READING PASSAGE:
........

Patient #1's Integrated Intake and Psychosocial Assessment dated 08/12/17 timed at 1400 reflected, "Reports she stopped taking her Depakote today because it caused her to urinate "Foam"...pharmacist told her to stop it...has a primary care physician thinks he is trying to kill her out of negligence...reports she is psychic and can read minds...feels angels around her...reports she often rocks, sways back and forth...husband states she is not taking her medication ...sons says she is good at hiding things from people...mania and mild psychosis...arthritis, hypothyroidism, connective tissue disorder, migraine..."

The 08/14/17 Nursing Progress Note timed at 1445 reflected, "Patient was sitting in dayroom at 0720...RN was called into dayroom to find patient sitting in chair having what appeared to be a seizure...lasted 30 seconds to 45 seconds...Ativan 1 mg (milligram) given per physician orders...full range of motion in all extremities...medical consult was ordered and completed...safety precautions in place..." No documentation was found which indicated an assessment of the patient's mouth was completed after the seizure.

The Physician's Orders dated 08/14/17 timed at 0730 reflected, "Ativan 1 mg IM (Intramuscular) now for seizure..."

The 08/15/17 Nursing Progress Note non-timed reflected, "Anxious because of experience yesterday with seizure..."

The 08/16/17 non-timed Case Management Note reflected, "...expressed concern about the seizure patient had and the fact that she bit her tongue..."

........

Items excerpted from a collection:
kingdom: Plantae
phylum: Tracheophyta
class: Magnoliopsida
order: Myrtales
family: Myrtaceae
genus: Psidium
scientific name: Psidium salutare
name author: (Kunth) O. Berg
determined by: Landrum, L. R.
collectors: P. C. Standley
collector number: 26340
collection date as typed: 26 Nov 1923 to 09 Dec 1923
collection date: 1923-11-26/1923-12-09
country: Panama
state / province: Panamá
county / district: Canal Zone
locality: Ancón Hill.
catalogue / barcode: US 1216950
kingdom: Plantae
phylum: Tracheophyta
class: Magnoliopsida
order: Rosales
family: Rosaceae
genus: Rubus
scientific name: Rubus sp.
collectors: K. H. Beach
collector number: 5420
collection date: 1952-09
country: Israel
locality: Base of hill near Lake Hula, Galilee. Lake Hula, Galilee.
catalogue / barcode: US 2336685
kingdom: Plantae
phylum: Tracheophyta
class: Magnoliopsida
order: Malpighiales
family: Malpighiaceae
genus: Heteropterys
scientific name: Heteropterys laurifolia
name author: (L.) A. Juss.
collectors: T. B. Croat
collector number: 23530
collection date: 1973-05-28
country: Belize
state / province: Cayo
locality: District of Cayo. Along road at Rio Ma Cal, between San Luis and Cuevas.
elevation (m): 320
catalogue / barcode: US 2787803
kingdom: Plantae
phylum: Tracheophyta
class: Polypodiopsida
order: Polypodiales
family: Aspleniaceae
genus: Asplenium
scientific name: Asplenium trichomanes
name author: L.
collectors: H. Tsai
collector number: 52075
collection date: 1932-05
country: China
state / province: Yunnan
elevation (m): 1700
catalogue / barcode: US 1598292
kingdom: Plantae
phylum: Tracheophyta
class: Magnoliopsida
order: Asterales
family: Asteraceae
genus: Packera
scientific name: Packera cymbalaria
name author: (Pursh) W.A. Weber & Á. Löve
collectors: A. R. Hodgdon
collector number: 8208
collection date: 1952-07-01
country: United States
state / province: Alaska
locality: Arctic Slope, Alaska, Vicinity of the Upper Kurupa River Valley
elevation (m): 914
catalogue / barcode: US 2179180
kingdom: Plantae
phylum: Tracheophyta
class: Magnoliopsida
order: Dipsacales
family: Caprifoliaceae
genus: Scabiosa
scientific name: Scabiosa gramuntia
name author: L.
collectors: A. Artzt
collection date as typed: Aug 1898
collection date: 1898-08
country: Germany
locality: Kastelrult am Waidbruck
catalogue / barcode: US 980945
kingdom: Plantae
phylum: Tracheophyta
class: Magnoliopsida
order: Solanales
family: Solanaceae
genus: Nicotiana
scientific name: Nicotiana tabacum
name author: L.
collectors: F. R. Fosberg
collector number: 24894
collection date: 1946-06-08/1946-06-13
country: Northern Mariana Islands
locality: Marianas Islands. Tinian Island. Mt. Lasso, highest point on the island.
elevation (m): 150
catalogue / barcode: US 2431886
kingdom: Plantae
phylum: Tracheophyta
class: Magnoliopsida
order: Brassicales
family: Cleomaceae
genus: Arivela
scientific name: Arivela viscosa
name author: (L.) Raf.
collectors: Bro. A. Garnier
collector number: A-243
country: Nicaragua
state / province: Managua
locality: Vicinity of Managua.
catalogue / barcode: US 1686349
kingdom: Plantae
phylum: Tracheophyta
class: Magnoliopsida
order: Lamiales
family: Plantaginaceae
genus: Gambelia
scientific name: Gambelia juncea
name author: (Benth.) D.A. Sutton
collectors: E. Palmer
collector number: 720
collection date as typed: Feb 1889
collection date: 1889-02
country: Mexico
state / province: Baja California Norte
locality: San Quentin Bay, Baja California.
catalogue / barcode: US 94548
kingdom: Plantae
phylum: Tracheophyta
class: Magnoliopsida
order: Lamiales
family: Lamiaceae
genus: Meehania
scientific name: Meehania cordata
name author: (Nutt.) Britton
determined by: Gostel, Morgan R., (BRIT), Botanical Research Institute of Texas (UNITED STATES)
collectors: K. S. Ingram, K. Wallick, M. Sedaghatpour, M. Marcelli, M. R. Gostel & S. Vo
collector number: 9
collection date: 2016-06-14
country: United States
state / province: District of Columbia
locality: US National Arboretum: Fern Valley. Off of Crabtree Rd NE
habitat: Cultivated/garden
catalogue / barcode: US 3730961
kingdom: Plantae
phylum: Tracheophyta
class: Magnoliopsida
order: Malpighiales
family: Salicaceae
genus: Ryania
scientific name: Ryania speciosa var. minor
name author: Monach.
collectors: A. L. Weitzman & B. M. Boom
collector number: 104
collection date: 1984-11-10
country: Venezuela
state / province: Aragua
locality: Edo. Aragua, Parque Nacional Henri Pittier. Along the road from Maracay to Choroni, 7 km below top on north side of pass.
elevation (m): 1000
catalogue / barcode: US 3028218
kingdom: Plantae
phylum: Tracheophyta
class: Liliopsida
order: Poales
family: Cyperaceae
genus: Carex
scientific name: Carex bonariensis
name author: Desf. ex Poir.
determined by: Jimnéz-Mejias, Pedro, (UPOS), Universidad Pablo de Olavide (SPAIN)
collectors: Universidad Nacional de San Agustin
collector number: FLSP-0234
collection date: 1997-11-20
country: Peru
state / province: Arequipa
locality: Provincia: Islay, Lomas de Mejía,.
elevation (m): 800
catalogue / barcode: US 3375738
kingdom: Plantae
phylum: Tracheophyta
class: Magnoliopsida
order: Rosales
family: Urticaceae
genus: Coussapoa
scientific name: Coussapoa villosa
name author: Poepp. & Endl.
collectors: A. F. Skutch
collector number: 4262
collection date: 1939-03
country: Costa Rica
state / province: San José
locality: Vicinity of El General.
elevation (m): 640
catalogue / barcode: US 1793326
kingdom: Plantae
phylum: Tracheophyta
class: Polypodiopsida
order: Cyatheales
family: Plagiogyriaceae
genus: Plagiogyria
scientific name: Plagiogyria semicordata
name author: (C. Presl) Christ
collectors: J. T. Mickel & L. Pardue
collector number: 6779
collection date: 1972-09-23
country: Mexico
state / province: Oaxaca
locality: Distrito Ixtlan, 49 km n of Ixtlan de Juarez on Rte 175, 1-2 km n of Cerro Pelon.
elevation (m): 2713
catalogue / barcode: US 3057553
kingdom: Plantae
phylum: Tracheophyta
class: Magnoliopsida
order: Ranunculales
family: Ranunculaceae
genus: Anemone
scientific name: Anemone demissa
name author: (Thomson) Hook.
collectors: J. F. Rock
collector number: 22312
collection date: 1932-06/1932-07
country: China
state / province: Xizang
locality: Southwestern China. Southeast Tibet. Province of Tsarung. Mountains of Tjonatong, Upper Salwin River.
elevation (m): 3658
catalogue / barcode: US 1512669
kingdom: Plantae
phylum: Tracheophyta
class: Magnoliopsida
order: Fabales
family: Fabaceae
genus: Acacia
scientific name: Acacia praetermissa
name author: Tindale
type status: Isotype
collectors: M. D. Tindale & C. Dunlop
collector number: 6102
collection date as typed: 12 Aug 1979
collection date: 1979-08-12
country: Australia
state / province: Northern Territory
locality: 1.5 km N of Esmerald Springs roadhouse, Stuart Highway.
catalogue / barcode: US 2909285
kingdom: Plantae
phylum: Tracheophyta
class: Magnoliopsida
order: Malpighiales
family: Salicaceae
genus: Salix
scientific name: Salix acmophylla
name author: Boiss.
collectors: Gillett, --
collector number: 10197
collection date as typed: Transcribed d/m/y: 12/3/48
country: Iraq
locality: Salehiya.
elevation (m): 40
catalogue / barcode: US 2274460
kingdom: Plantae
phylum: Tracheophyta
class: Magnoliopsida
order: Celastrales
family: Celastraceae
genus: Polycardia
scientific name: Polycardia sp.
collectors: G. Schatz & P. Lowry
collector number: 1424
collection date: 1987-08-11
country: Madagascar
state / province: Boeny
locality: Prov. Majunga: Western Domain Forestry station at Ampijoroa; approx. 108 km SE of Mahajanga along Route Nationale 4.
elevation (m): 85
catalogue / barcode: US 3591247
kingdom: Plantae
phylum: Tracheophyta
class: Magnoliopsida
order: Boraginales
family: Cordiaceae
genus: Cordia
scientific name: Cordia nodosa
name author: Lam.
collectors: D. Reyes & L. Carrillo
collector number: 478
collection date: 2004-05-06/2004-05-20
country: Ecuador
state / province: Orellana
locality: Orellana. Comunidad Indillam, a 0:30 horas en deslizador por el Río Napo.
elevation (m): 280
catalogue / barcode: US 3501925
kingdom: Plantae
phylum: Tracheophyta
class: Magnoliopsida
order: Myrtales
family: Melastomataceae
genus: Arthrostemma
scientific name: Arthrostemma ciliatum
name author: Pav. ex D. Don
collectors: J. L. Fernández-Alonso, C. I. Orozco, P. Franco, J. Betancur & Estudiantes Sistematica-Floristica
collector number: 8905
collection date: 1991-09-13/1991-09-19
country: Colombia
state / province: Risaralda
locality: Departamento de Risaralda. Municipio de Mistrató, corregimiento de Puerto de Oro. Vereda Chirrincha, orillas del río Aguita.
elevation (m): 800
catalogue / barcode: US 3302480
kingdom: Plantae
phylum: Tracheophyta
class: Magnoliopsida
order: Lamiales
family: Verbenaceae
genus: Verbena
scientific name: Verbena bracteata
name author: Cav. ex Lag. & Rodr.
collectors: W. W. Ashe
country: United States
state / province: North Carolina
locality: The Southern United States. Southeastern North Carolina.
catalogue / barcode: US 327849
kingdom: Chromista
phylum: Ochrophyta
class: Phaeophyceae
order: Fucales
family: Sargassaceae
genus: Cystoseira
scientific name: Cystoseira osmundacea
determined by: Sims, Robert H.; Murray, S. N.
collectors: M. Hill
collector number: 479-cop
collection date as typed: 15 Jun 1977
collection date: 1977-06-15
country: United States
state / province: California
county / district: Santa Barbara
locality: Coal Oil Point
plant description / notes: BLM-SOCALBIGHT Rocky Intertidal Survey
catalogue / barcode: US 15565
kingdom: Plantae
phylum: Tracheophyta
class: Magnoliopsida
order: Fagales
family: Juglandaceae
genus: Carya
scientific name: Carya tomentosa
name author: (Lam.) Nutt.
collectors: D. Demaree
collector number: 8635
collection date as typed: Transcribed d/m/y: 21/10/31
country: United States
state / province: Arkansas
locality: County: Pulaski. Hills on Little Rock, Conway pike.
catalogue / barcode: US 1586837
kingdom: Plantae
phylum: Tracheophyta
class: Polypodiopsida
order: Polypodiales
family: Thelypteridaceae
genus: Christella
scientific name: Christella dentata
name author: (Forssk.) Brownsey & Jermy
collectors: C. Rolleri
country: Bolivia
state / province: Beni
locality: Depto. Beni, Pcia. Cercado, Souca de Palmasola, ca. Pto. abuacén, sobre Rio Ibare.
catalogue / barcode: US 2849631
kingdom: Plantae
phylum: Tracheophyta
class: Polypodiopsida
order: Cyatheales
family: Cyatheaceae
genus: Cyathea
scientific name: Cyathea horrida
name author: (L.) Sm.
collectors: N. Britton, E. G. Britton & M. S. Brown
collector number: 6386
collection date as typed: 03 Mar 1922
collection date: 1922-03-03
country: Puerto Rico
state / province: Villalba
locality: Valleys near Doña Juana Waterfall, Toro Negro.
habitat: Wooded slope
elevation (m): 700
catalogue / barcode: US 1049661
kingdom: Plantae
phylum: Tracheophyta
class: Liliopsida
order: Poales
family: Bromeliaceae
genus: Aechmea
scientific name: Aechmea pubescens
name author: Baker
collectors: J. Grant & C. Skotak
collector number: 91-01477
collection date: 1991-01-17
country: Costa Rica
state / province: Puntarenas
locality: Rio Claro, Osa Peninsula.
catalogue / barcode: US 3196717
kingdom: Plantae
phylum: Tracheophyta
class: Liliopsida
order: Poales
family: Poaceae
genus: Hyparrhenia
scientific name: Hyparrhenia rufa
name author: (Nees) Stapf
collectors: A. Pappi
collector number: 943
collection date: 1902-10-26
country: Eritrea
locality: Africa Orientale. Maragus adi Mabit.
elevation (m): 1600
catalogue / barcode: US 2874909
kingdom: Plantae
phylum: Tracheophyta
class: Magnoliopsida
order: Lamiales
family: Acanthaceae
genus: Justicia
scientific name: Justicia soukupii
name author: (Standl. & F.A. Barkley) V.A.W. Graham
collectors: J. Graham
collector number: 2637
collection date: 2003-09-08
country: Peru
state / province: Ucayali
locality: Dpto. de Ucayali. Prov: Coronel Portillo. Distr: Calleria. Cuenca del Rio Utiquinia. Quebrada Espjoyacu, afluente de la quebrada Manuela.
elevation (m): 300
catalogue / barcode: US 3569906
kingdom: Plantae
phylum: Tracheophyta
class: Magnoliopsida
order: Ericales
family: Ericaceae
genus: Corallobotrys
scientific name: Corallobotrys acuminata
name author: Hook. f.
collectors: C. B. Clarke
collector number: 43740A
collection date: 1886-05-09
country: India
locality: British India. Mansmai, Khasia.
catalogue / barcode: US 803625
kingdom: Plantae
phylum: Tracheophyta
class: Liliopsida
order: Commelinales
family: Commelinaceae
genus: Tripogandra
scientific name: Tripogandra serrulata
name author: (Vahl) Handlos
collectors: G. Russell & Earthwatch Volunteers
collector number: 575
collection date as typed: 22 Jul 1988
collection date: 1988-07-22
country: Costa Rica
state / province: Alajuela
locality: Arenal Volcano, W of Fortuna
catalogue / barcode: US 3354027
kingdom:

........

EXERCISE TASKS:
[1] In the patient record, how long did the seizure seen in the dayroom on 08/14/17 last?
[2] Pick up the patient record after its final note and continue it.

ANSWERS BY ITEM:
[1] It lasted 30 to 45 seconds.

[2]
The 08/17/17 Nursing Progress Note timed at 0300 reflected, "Patient drank ensure plus...complains of mouth sore..."

The 08/17/17 Nursing Progress Note timed at 0950 reflected, "Patient not eating well due to sore in her mouth...order received for ensure one can twice a day..." No actual assessment of mouth was documented to determine severity of mouth soreness.

On 09/06/17 at 1505 Personnel #6 was interviewed. Personnel #6 was asked to review Patient #1's medical record. Personnel #1 verified Patient #1 had a seizure. Personnel #6 was asked if he assessed Patient #1's mouth for injury. Personnel #6 stated he did not.

PLAN INCLUDES SPECIFIC TREATMENT MODALITIES UTILIZED

Tag No.: B0122

Based on interview and record review the hospital failed to ensure 1 of 1 patients (Patient #1's) treatment plan identified and addressed actual seizure activity which occurred during inpatient stay. No specific treatment approaches were identified.

Findings included:

Patient #1's Integrated Intake and Psychosocial Assessment dated 08/12/17 timed at 1400 reflected, "Reports she stopped taking her Depakote today because it caused her to urinate "Foam"...pharmacist told her to stop it...has a primary care physician thinks he is trying to kill her out of negligence...reports she is psychic and can read minds...feels angels around her...reports she often rocks, sways back and forth...husband states she is not taking her medication ...sons says she is good at hiding things from people...mania and mild psychosis...arthritis, hypothyroidism, connective tissue disorder, migraine..."

The Interdisciplinary Master Treatment Plan with a start date of 08/13/17 and target date of 08/20/17. The treatment plan did not address the seizure the patient experienced while inpatient on 08/14/17 nor addressed patient involvement.

The 08/14/17 Nursing Progress Note timed at 1445 reflected, "Patient was sitting in dayroom at 0720...RN was called into dayroom to find patient sitting in chair having what appeared to be a seizure...lasted 30 seconds to 45 seconds...Ativan 1 mg (milligram) given per physician orders..."

The 08/15/17 Nursing Progress Note non-timed reflected, "Anxious because of experience yesterday with seizure..."

The 08/16/17 non-timed Case Management Note reflected, "...expressed concern about the seizure patient had and the fact that she bit her tongue..."

The 08/17/17 Nursing Progress Note timed at 0300 reflected, "Patient drank ensure plus...complains of mouth sore..."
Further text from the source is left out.